Saved entries
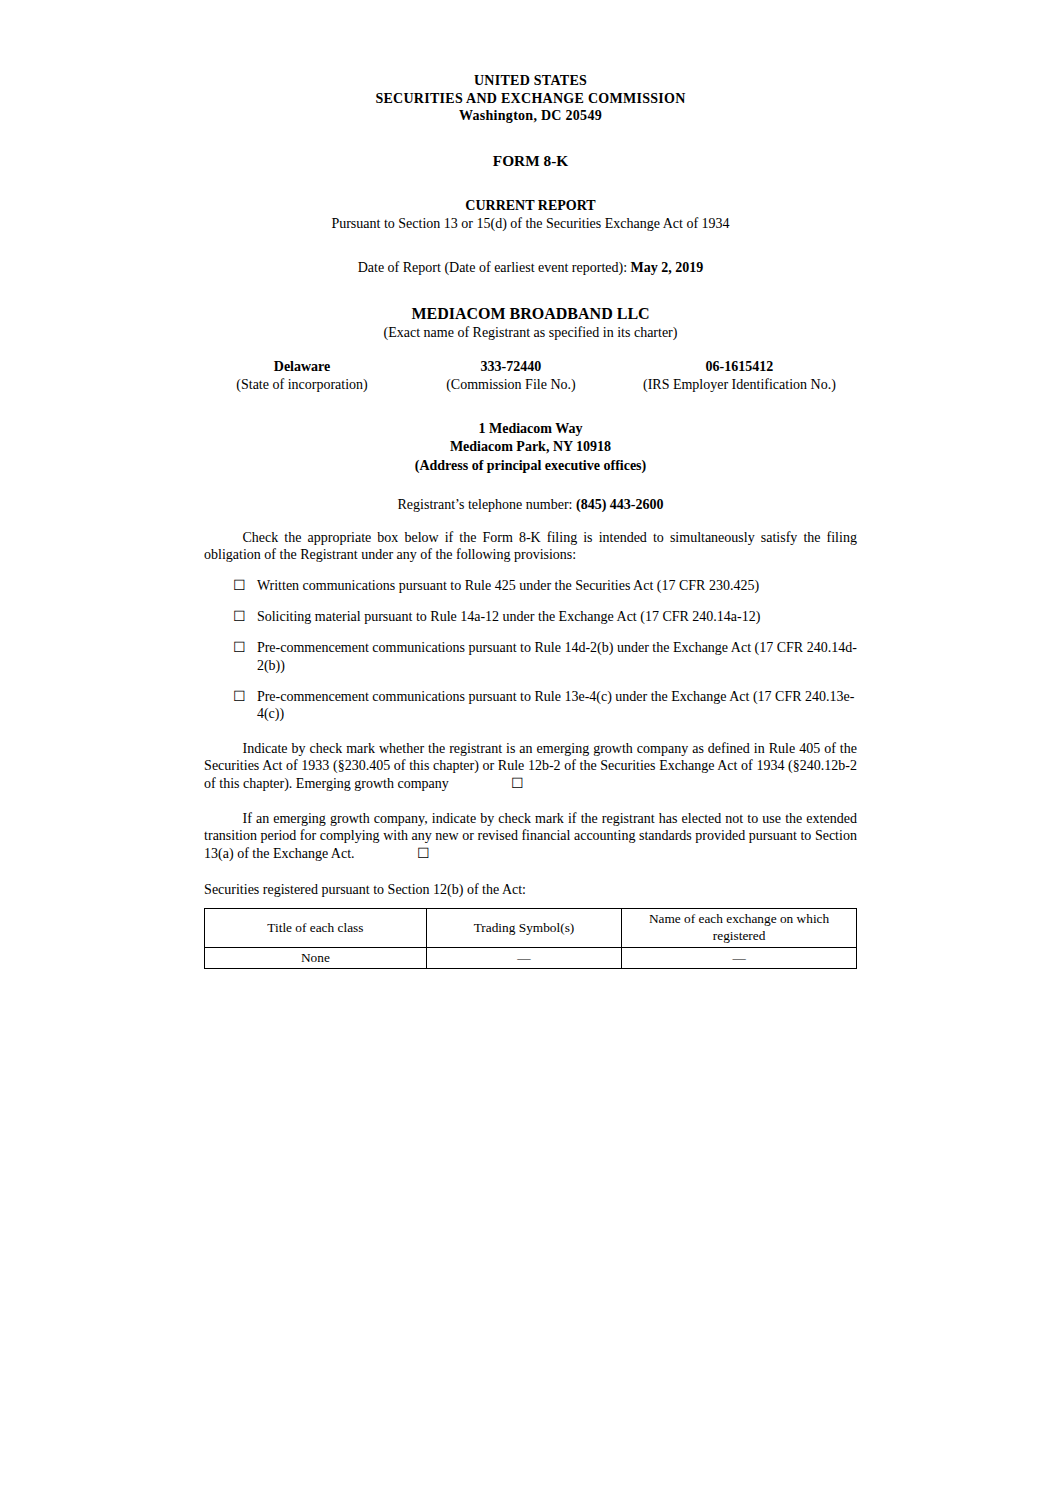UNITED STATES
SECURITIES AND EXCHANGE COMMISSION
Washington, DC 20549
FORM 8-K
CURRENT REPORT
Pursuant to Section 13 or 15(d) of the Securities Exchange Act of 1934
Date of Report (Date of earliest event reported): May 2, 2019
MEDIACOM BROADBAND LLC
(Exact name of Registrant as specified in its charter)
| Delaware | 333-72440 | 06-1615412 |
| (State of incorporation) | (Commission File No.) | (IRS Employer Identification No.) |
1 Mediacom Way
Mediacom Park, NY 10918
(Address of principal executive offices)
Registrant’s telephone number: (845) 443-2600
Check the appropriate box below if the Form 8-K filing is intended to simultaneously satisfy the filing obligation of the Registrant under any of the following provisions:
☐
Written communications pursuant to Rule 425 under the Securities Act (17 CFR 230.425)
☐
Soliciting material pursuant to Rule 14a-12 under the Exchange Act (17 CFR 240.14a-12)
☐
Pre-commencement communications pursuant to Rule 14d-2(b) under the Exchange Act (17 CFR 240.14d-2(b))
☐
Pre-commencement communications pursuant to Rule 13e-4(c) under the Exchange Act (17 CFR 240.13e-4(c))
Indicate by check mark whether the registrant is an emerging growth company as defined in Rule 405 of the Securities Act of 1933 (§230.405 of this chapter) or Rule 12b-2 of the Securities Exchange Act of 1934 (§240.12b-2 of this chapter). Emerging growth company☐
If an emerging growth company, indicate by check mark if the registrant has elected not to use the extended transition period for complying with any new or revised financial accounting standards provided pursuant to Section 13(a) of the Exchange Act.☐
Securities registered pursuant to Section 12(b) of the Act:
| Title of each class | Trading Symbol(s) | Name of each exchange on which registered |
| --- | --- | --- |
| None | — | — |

---

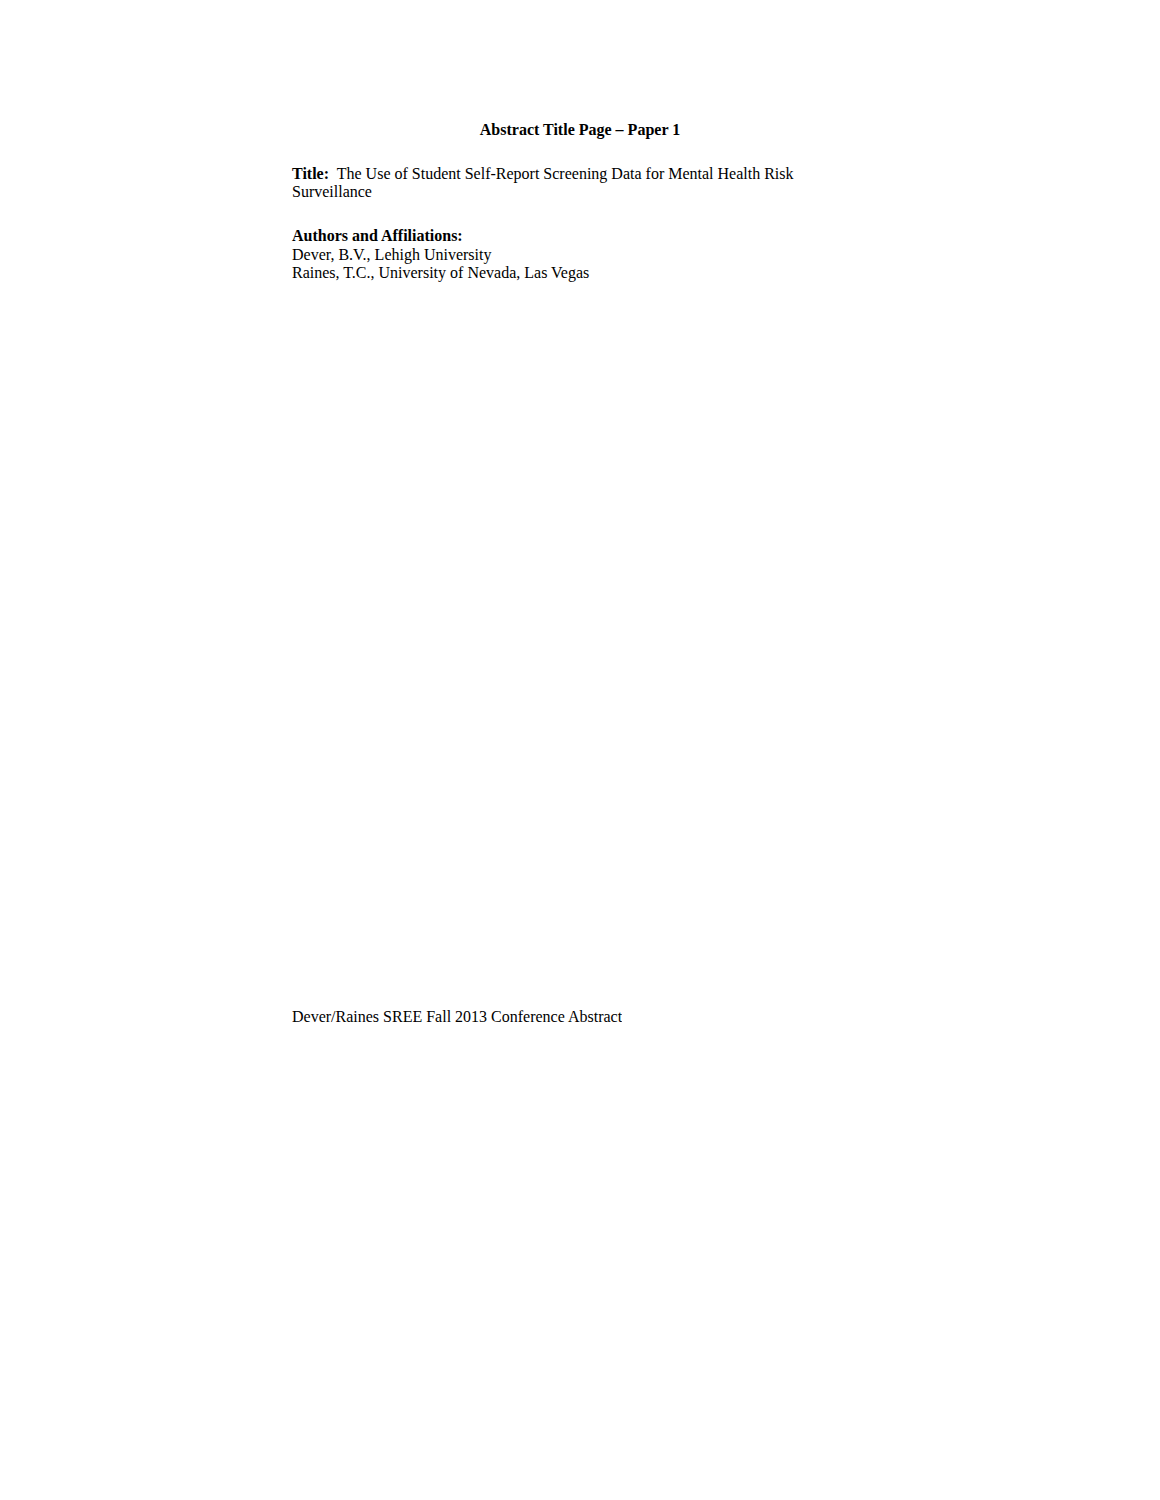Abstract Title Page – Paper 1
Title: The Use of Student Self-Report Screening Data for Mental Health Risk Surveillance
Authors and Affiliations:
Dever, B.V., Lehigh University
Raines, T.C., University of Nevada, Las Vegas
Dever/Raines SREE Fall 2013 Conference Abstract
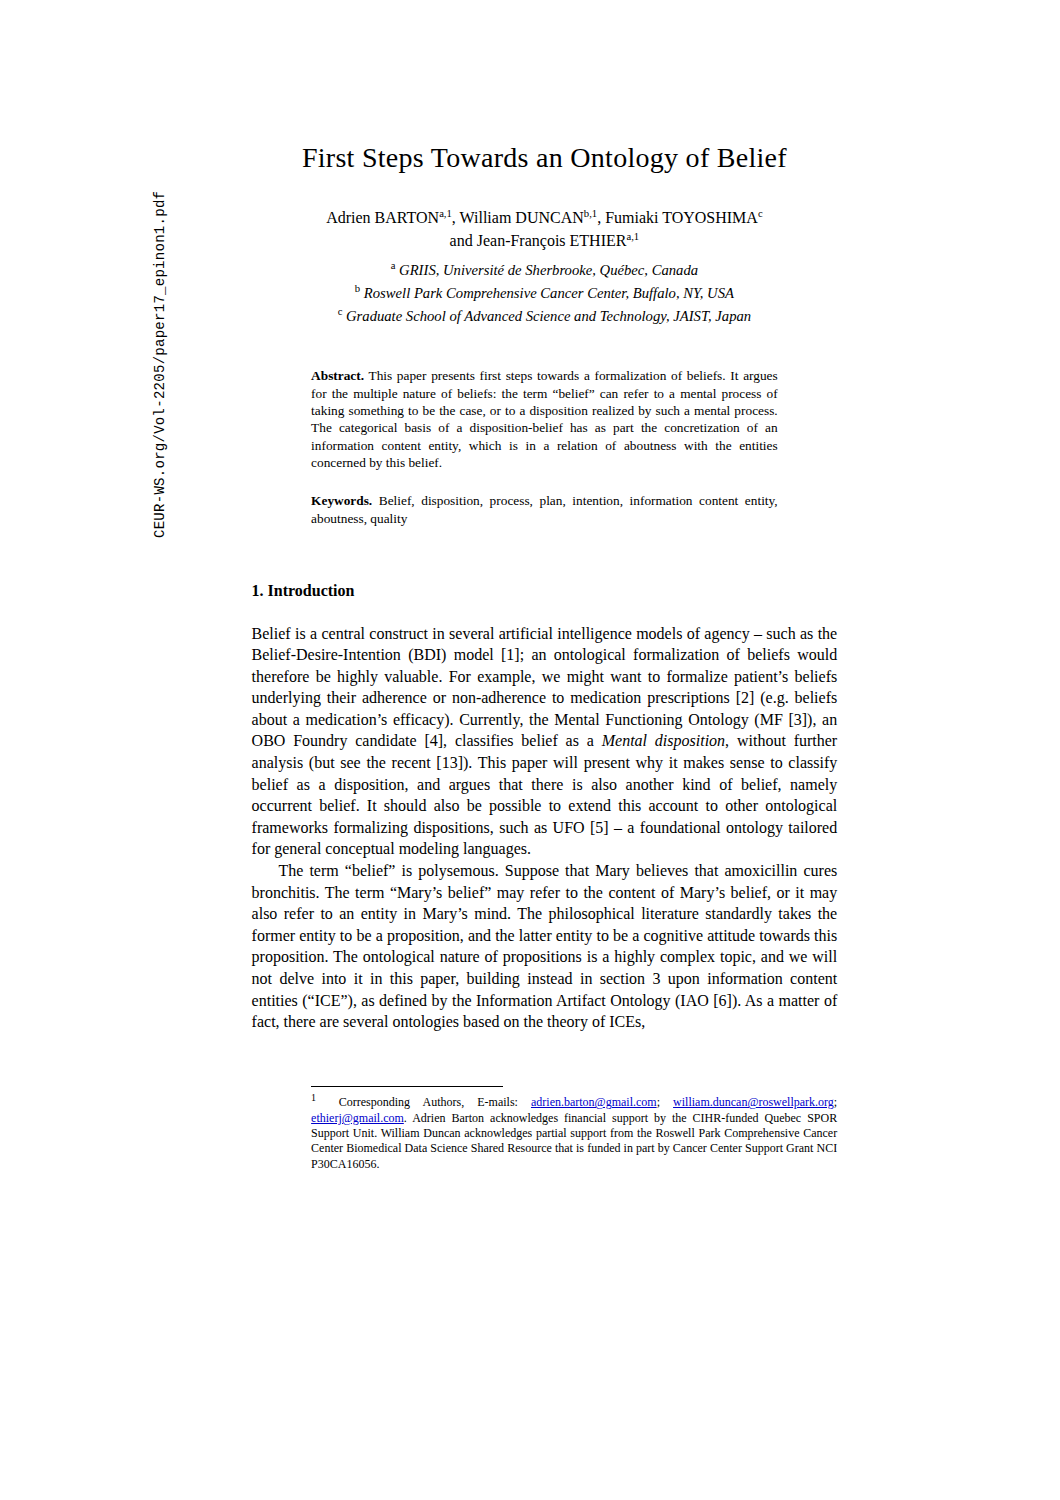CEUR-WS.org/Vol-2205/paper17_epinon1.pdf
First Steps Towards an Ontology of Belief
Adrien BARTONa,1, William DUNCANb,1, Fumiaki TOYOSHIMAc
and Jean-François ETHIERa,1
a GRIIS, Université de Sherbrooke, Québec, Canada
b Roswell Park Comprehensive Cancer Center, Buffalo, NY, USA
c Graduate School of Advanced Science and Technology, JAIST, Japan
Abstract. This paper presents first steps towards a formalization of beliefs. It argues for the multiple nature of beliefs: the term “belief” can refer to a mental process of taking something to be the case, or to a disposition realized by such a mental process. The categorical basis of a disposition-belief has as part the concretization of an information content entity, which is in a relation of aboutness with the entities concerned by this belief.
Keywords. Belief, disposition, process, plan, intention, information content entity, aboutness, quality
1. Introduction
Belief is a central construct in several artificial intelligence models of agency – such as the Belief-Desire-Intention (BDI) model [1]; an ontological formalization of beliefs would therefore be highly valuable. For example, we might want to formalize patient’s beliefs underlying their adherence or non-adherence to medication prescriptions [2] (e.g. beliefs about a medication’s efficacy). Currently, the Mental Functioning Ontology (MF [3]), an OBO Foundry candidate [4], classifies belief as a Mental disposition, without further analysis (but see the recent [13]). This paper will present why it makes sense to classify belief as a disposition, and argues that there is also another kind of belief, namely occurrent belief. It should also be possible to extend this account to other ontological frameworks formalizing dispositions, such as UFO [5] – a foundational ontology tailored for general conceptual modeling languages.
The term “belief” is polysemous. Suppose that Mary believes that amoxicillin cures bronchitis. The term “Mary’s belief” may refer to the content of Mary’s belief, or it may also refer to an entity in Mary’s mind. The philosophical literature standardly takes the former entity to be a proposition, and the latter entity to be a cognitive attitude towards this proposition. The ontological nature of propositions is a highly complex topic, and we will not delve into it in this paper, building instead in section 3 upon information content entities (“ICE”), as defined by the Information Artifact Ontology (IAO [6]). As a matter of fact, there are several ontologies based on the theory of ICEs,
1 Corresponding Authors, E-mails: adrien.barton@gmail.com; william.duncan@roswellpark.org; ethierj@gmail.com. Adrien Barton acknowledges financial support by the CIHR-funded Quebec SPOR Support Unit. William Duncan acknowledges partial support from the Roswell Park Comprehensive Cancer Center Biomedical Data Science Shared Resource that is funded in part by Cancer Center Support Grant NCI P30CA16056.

What to produce:
Given the entries above, transcribe exactly the lines from the one holding "Raines, T.C., University of Nevada, Las Vegas" through the one holding "1. Introduction"; pictures do not belong in the transcription.

Answer:
Raines, T.C., University of Nevada, Las Vegas
Dever/Raines SREE Fall 2013 Conference Abstract
CEUR-WS.org/Vol-2205/paper17_epinon1.pdf
First Steps Towards an Ontology of Belief
Adrien BARTONa,1, William DUNCANb,1, Fumiaki TOYOSHIMAc
and Jean-François ETHIERa,1
a GRIIS, Université de Sherbrooke, Québec, Canada
b Roswell Park Comprehensive Cancer Center, Buffalo, NY, USA
c Graduate School of Advanced Science and Technology, JAIST, Japan
Abstract. This paper presents first steps towards a formalization of beliefs. It argues for the multiple nature of beliefs: the term “belief” can refer to a mental process of taking something to be the case, or to a disposition realized by such a mental process. The categorical basis of a disposition-belief has as part the concretization of an information content entity, which is in a relation of aboutness with the entities concerned by this belief.
Keywords. Belief, disposition, process, plan, intention, information content entity, aboutness, quality
1. Introduction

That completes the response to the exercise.